An Applied Statistician/Statistical Data Scientist collects, organizes, analyzes, and interprets data in the field. IT Data Scientists develop, maintain, and leverage computer systems, software, and networks. A Data Scientist does one or the other, and not both. 

How would you compare today’s mischaracterizations of statistics to those of the past? 

Today’s mischaracterizations about statistics are much more hateful than in the Six Sigma days and before. They are still born of the same lazy ignorance, as mischaracterizations of old.  

What sorts of aptitudes and skills do you need to work in Data Science? What are the best ways to become a Data Scientist?  

For a Statistical Data Scientist/Applied Statistician you need to think stochastically, instead of deterministically, and you need an understanding of the underlying theories — the obverse of theory is a set of assumptions.   
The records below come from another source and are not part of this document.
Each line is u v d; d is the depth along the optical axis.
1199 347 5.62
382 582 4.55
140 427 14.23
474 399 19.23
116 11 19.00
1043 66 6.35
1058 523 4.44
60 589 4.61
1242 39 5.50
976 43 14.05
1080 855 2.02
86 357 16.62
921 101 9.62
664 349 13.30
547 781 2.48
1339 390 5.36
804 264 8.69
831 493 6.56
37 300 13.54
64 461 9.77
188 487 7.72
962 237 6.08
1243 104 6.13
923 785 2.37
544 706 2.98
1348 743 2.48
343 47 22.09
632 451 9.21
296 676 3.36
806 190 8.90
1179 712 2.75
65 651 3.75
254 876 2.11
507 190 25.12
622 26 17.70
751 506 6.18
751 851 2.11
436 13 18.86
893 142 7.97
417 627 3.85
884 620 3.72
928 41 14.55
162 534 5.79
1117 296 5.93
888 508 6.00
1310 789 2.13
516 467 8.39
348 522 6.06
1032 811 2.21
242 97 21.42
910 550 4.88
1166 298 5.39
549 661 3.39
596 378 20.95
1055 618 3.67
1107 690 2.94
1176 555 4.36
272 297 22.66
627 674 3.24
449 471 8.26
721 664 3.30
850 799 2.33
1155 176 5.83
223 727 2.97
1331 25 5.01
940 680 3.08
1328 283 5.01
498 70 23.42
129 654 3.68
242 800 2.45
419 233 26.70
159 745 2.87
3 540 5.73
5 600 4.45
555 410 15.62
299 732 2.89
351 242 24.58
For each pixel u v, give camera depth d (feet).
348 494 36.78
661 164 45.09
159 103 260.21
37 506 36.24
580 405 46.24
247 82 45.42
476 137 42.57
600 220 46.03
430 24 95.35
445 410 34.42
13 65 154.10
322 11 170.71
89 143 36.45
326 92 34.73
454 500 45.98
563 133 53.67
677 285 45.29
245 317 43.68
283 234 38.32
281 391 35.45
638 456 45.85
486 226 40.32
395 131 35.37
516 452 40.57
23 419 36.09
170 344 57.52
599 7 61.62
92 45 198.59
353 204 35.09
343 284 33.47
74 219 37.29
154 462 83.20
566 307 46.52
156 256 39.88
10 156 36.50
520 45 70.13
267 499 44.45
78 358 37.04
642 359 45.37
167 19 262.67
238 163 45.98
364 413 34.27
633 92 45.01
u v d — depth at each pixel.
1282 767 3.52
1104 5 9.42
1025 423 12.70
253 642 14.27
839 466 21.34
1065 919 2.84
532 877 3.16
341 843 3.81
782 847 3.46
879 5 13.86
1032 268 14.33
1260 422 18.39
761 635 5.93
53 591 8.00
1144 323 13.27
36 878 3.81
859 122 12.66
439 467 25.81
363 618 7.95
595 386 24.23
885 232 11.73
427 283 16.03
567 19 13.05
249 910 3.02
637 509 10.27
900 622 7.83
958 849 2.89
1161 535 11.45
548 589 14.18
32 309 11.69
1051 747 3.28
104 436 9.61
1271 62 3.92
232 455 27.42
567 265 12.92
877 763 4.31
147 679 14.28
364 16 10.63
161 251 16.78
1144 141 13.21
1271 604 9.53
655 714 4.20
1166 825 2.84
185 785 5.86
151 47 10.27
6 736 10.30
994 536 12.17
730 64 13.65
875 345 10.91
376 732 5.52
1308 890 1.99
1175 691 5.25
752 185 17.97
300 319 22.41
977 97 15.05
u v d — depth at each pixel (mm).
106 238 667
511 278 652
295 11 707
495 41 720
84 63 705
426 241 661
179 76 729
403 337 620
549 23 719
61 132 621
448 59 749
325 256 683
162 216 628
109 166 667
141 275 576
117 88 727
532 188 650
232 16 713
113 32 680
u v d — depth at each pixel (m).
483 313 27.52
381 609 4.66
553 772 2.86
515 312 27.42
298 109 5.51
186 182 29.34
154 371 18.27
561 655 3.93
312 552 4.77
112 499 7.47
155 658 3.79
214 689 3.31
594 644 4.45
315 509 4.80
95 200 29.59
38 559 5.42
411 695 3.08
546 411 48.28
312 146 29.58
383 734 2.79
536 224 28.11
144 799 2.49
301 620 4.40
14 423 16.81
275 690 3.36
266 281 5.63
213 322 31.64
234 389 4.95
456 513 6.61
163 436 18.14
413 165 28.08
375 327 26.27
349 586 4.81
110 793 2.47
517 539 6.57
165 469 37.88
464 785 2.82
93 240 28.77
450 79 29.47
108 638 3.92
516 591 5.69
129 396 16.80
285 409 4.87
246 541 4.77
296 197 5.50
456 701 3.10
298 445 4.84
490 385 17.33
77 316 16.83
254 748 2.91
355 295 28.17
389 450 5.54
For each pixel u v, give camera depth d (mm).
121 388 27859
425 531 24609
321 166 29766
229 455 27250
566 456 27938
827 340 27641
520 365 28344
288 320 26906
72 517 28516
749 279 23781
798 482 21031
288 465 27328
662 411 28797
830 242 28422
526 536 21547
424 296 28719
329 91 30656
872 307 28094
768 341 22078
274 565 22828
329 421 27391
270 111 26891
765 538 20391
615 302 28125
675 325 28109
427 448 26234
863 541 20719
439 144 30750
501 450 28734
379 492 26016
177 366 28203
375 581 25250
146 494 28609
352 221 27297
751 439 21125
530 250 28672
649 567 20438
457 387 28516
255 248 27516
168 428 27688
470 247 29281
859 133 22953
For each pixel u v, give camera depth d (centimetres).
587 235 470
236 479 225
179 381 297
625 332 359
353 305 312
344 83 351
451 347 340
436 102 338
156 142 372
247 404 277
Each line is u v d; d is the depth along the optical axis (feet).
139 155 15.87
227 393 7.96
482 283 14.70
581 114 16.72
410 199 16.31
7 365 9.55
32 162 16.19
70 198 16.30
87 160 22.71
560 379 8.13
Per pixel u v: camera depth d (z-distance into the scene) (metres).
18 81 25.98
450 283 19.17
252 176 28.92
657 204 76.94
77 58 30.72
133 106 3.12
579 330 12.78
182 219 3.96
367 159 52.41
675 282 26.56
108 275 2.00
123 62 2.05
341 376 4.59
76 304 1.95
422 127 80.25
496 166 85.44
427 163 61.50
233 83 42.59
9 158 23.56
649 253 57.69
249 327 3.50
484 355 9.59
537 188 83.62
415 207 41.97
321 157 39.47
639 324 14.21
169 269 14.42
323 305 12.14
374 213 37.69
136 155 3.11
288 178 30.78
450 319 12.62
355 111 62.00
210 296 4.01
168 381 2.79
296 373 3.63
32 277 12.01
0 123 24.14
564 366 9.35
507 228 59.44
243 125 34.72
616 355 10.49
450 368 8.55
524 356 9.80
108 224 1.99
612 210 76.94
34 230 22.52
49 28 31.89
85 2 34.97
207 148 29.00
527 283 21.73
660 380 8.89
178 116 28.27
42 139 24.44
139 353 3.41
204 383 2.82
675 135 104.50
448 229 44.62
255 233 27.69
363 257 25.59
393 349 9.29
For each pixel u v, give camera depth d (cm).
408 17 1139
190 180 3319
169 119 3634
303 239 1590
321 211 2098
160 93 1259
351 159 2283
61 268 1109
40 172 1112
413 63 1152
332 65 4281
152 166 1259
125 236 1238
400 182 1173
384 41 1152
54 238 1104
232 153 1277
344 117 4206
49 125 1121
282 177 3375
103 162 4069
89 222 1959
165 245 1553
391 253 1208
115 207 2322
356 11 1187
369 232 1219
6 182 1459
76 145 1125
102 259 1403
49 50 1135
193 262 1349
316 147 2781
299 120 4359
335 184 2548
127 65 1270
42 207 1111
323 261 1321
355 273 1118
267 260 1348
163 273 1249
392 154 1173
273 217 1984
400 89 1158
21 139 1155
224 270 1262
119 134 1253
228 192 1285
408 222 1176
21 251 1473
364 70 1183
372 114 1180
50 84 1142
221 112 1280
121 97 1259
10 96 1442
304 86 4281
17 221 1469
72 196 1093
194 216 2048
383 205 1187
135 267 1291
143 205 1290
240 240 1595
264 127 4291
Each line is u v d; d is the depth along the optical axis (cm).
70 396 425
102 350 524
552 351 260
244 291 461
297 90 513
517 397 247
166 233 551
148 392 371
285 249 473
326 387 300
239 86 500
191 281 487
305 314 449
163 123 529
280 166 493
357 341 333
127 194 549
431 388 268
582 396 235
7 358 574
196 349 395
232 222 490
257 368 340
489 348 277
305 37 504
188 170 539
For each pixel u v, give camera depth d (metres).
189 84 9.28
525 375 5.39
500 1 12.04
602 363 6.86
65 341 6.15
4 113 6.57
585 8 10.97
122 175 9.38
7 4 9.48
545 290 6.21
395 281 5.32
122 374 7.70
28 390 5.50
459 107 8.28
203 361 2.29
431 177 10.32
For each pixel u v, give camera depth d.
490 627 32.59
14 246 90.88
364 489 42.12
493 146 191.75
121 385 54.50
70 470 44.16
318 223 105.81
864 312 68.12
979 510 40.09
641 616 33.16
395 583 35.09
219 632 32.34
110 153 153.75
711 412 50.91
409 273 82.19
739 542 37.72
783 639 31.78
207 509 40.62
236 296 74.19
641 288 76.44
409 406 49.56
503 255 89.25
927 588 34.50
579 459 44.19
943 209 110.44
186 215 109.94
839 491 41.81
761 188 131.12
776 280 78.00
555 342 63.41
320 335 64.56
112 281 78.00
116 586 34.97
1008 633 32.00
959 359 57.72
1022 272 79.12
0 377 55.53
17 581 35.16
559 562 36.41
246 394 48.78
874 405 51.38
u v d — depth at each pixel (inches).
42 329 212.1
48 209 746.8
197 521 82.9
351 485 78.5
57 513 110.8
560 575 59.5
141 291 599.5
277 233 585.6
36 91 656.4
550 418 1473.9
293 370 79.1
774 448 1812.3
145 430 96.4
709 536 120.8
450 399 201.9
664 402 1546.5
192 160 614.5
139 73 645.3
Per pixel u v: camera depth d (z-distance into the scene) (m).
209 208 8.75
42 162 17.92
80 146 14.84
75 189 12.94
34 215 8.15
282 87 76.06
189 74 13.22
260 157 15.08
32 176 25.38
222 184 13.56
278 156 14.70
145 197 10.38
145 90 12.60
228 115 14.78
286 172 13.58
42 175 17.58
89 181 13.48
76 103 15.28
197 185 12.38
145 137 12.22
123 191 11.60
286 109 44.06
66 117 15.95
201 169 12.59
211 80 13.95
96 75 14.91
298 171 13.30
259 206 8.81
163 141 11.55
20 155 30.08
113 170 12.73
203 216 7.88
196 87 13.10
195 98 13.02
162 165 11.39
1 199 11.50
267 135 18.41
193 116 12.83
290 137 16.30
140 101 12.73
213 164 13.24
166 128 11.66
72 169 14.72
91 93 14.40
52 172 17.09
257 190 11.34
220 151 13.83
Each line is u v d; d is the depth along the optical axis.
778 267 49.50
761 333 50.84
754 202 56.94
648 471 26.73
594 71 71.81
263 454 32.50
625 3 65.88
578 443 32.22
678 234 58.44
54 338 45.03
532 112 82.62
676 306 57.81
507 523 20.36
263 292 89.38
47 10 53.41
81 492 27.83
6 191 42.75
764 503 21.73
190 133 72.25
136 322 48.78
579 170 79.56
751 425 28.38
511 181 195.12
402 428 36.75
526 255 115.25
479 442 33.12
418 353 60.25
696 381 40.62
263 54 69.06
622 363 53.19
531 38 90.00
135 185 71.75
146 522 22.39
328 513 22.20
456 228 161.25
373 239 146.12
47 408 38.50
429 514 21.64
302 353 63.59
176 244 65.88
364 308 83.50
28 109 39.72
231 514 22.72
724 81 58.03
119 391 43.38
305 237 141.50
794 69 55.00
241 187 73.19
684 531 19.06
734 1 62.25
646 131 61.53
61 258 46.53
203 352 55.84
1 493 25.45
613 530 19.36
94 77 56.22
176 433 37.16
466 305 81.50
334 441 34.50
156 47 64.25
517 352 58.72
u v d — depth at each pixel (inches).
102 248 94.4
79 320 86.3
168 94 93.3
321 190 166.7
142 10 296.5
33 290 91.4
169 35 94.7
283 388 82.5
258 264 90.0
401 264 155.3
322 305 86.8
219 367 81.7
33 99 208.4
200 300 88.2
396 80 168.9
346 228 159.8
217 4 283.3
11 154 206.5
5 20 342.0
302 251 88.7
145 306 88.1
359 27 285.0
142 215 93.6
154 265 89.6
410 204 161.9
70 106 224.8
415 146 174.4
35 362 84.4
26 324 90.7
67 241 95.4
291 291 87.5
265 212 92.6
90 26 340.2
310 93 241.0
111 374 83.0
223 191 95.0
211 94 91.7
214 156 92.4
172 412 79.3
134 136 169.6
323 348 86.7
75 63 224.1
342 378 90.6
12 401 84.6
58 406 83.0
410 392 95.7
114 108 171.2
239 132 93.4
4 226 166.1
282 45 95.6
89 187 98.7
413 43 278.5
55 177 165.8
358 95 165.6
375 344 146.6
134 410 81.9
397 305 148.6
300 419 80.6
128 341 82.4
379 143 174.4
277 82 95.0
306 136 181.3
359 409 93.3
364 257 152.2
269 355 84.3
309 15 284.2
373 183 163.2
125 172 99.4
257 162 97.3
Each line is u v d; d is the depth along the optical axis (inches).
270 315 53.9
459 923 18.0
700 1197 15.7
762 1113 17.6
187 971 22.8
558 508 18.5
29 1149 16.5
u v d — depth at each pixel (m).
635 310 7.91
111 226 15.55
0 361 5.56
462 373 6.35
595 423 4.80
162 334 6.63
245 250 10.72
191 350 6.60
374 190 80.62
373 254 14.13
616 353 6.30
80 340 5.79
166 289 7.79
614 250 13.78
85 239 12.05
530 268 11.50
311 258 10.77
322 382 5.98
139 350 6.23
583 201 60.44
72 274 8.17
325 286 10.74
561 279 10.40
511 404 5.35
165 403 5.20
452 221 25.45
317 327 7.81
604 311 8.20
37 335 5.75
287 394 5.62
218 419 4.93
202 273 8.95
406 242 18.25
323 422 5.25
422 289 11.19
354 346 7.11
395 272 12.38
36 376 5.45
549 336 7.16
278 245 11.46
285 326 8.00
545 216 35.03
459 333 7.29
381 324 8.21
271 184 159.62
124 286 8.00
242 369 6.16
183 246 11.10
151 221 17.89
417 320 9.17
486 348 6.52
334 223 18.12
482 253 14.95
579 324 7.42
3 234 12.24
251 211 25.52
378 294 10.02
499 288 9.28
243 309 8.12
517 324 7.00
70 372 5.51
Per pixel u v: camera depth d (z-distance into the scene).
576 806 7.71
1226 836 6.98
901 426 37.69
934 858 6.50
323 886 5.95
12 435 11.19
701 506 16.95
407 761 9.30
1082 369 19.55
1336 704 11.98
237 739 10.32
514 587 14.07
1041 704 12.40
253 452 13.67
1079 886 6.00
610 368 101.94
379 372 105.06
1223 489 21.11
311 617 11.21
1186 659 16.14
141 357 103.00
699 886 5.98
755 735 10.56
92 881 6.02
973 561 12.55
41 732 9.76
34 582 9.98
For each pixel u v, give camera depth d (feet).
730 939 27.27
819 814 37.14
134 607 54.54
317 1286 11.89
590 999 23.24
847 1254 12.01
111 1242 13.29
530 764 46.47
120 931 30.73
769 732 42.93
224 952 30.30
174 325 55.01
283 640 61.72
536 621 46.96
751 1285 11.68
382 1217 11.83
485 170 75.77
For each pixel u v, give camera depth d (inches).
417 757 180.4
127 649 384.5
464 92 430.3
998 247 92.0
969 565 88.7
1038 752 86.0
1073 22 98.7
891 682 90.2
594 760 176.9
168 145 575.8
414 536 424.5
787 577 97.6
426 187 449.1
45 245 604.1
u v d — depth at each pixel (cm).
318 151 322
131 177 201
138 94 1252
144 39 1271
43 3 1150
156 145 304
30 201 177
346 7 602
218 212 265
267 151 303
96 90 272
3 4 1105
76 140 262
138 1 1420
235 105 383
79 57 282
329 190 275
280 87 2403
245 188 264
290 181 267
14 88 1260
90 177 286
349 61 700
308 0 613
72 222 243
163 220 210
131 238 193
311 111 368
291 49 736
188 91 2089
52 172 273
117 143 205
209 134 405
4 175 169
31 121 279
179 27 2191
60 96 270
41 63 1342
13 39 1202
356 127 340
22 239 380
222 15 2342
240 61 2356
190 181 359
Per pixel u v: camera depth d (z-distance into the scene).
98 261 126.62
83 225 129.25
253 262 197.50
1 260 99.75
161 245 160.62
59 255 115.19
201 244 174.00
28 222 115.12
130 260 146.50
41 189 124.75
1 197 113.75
The best way to become a Statistical Data Scientist is to earn a quantitative degree and then work with applied statisticians in the field; read the applied books; learn the field of application; master the software; work toward a PSTAT; and build the required professional skills. Right now, we are seeing a flood of statistical malfeasance in the field because the software has become user friendly without corresponding protections. One tell-tale sign that there is a massive problem is the increase in statistical denial.  

The route to becoming an IT Data Scientist exhibits a preference for a computer science degree or similar and then working with other IT professionals in the field; reading the IT manuals; mastering the software; working toward a CAP; and building the required professional skills.   

Setting aside the hype about Data Science and Big Data, how much are data and analytics really used by business people to make decisions? Does this depend on the country, industry sector or other factors?

This is a great question! As discussed in chapters three and four of my book, corporations are strong at leveraging the less complicated data analyses and our capabilities get spotty as the complexity heightens.  

The ability to recognize and solve advanced statistics problems varies by country and by industry. Based on biased observations from my workshops, it is difficult to confirm the expectation that countries with more technically trained staff have an advantage. It is clear that the third world is watching this technology closely and is capable of learning quickly. Industries tend to master a few advanced statistical problems and not others. Manufacturing is strong at Quality Control, Process Control, and Design of Experiments. They do not use predictive modeling very often. Banking is great at predictive modeling and does not use Quality Control, Process Control, or Design of Experiments very often. For the most part though, management is too political to make fact-based decision making the overriding priority.   

It seems corporations are held back by two things: culture and integration. My book addresses how to change your culture and I spent a chapter (CH 6) explaining how to plan for and integrate data science/business analytics/applied statistics into the business. When I discuss this in workshops, I see that organizations have far to go.  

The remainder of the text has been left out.